The remaining part of the project, to be completed by DiGangi’s EuroVest, was always supposed to begin in front of Wonderland Station. That was supposed to include a hotel, retail shops and, perhaps, an office building.

It appears that will now come after the rental building on the North Lot, which could very well be completed by 2013.

  • http://profiles.yahoo.com/u/P7S27UVVZ467GZNV6ZSQACRFXA Dave

    Well, it’s always good to see new development happening, but I have to question why the focus on _more_ residential property.   There are already plenty of places to live on Revere Beach Blvd, but there’s frankly very little else there except for the beach, Kelly’s, and a few seedy bars and pizza joints that are owned and protected by inbred locals.  Places in the Boston area that are perceived as desirable usually achieve that reputation because they are “walkable”, which means that most of the types of businesses and establishments that people need on a day-to-day basis are within walking distance.  

    Scroll down to the “Walk Score” rating on Zillow for this condo on the Boulevard, and note that it’s abysmally low.  
    http://www.zillow.com/homedetails/354-Revere-Beach-Blvd-UNIT-407-Revere-MA-02151/70884519_zpid/

    Building yet another high-rise residential building will do nothing to improve this.   I truly believe that this is one of the main reasons that all housing built on the Boulevard ultimately turns into low income housing, while other towns and neighborhoods that have similar proximity to Boston and MBTA access continue to become nicer and nicer.

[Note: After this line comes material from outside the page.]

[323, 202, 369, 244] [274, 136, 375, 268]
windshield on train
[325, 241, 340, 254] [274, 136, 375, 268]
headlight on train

  • http://profiles.yahoo.com/u/P7S27UVVZ467GZNV6ZSQACRFXA Dave

    Well, it’s always good to see new development happening, but I have to question why the focus on _more_ residential property.   There are already plenty of places to live on Revere Beach Blvd, but there’s frankly very little else there except for the beach, Kelly’s, and a few seedy bars and pizza joints that are owned and protected by inbred locals.  Places in the Boston area that are perceived as desirable usually achieve that reputation because they are “walkable”, which means that most of the types of businesses and establishments that people need on a day-to-day basis are within walking distance.  

    Scroll down to the “Walk Score” rating on Zillow for this condo on the Boulevard, and note that it’s abysmally low.  
    http://www.zillow.com/homedetails/354-Revere-Beach-Blvd-UNIT-407-Revere-MA-02151/70884519_zpid/

    Building yet another high-rise residential building will do nothing to improve this.   I truly believe that this is one of the main reasons that all housing built on the Boulevard ultimately turns into low income housing, while other towns and neighborhoods that have similar proximity to Boston and MBTA access continue to become nicer and nicer.

  • Frank

    Anyone remember the hype over the Ocean Club Condos a few years ago?  How’s that project coming along? 
    Anyways, Dave you make some good points.  Let me play the devil’s advocate.  Maybe by having more residents in that area it will attract businesses to serve the needs of the residents.  The article states that it won’t be affordable housing, so that means no section 8s.  Therefore, the condos will probably attract people of a higher class and income thereby attracting businesses such as bars and restaurants that cater to a better clientele than the usual seedy bars and pizza joints we have now.   

  • Dave

    I hope that you’re right, but I’m still skeptical.  

    I think we’re actually quite fortunate that the Ocean Club got canceled before it could really get started.   If it had gotten further, we might have a half built structure sitting on the beach rotting and rusting, or a completely built building being liquidated at ridiculously low prices because no one wants to or is able to buy now. 

    I realize that the developer does not intent to build another low income apartment complex, but if that’s what the market says to do, that’s what it will turn out to be.  When Mr. Digangi built the Atlantica building, he didn’t intend to be adding more low-income rentals, but market forces have made that about 25-30% of the building go that way anyway.